As Toby has already explained, retrieving this data via XHR is not
going to help us because the array will sit in memory, retrieved but
unprocessed, due to security constraints. Of course, other
applications like your Python parser could process this data by
retrieving it whilst running on a server, but browsers cannot.

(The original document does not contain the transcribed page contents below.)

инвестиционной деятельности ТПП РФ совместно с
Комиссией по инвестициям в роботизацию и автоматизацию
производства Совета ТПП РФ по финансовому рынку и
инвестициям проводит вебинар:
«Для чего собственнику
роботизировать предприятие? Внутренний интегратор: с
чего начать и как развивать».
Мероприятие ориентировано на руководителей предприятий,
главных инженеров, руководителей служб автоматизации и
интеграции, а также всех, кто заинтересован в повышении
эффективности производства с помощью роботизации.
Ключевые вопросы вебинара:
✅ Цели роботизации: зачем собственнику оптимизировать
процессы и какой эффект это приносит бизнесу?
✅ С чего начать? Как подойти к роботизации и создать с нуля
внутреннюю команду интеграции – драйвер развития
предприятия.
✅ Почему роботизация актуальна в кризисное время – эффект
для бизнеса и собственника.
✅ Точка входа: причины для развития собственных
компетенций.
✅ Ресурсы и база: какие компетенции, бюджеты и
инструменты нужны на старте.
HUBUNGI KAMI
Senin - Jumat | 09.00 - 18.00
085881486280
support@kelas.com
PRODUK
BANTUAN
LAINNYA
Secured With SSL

But even if we ignore XHR, there's no point in putting this URL into a
script tag, because the object returned has no name -- the JavaScript
will be processed but our application can't reach it.


TWITTER AND JSONP

If you tweak the URL to this:

  <http://api.twitter.com/1/statuses/user_timeline/Ivan_Herman.json?callback=addTweetsToTS>

you'll see that the returned JavaScript now provides the same array to
us but this time as a parameter to a function call:

  addTweetsToTS([
    {
      "in_reply_to_user_id":null,
      "created_at":"Tue Mar 02 09:09:05 +0000 2010",
      "source":"<a href=\"http://bit.ly\" rel=\"nofollow\">bit.ly</a>",
      "geo":null,
      .
      .
      .
  ]);

It's still no good to use with XHR, because of the security
considerations. But it is now much more useful when the URL is placed
in a script tag, because the JavaScript application will get a chance
to do something with the data when it's returned.

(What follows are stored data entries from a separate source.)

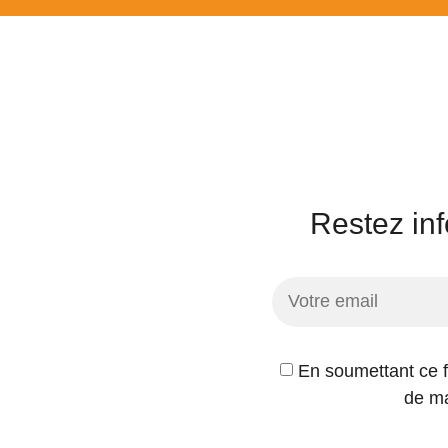
Restez inf
En soumettant ce fo
de ma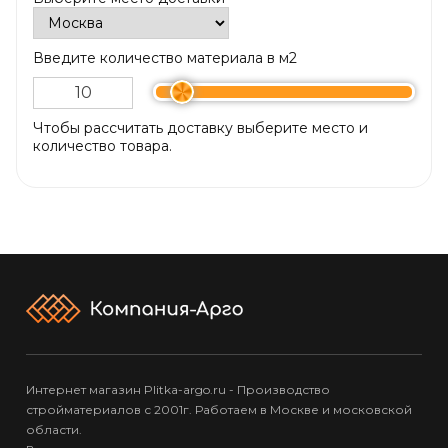
Введите количество материала в м2
Чтобы рассчитать доставку выберите место и
количество товара.
Интернет магазин Plitka-argo.ru - Производство
стройматериалов с 2001г. Работаем в Москве и московской
области.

To make use of this, we'd insert something like this:

  <script
    src="http://api.twitter.com/1/statuses/user_timeline/Ivan_Herman.json?callback=addTweetsToTS"
    lang="text/javascript"
    >/* */</script>

But of course this is hard-coded to Ivan's tweets.

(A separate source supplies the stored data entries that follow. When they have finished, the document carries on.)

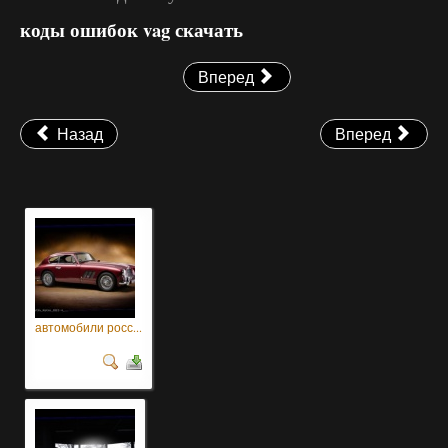
коды ошибок vag скачать
Вперед
Назад
Вперед
автомобили росс...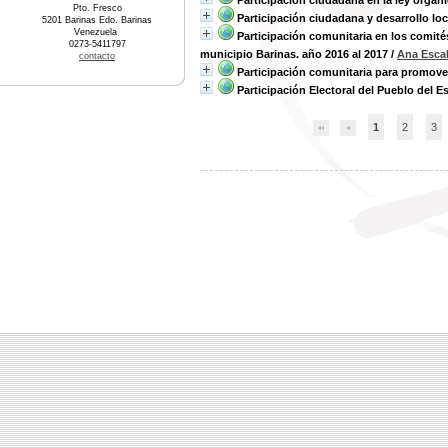
Participación ciudadana en la ley orgán
Pto. Fresco
Participación ciudadana y desarrollo lo
5201 Barinas Edo. Barinas
Venezuela
Participación comunitaria en los comité
0273-5411797
municipio Barinas. año 2016 al 2017
/
Ana Esca
contacto
Participación comunitaria para promover
Participación Electoral del Pueblo del 
1
2
3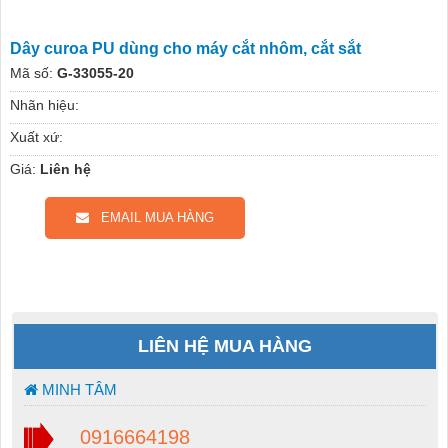
Dây curoa PU dùng cho máy cắt nhôm, cắt sắt
Mã số:
G-33055-20
Nhãn hiệu:
Xuất xứ:
Giá:
Liên hệ
EMAIL MUA HÀNG
LIÊN HỆ MUA HÀNG
MINH TÂM
0916664198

Since browsers will run the script, even if it's added after the
document has loaded, we can just insert the script tag later in the
process. And since we can construct the script tag in any way we like,
we can insert your name as a parameter.

In other words we can write a function that would be invoked like this:

  getTweets( "Ivan_Herman" );

This simple function would then create a script tag with the correct
URL for the right tweets, then insert that tag into the document, and
that would in turn cause the script to run.

We would now have a way to dynamically retrieve anyone's tweets and do
something with them.

An example of this technique, but using RDFa to provide the names for
the tweets to retrieve, is here:

  <http://backplanejs.appspot.com/samples/rdfa/blog-twitter.html>


RDFA, PROFILES AND JSONP

So, we've seen that JSONP is generally used programmatically, rather
than authors adding the script tags themselves, so how does this
affect the RDFa profiles proposal?

The first thing to stress is that in my proposal [1] I suggested that
the URL for a profile doesn't have any file extension -- i.e., it's a
key. For example:

  <head profile="http://rdf.data-vocabulary.org/profile/2010">

However, the browser or the JavaScript RDFa parser can then take this
URL and turn it into this:

  <script
    src="http://rdf.data-vocabulary.org/profile/2010.json?callback=document.meta.addMappings"
    lang="text/javascript"
    >/* */</script>

This would result in the browser receiving something like this:

  document.meta.addMappings(
    {
      "Person": "http://rdf.data-vocabulary.org/#Person",
      "name": "http://rdf.data-vocabulary.org/#name",
      .
      .
      .
    }
  );

Regards,

Mark

[1] <http://webbackplane.com/mark-birbeck/blog/2010/02/vocabularies-token-bundles-profiles-rdfa>

--
Mark Birbeck, webBackplane

mark.birbeck@webBackplane.com

http://webBackplane.com/mark-birbeck

webBackplane is a trading name of Backplane Ltd. (company number
05972288, registered office: 2nd Floor, 69/85 Tabernacle Street,
London, EC2A 4RR)
Received on Friday, 5 March 2010 09:50:45 UTC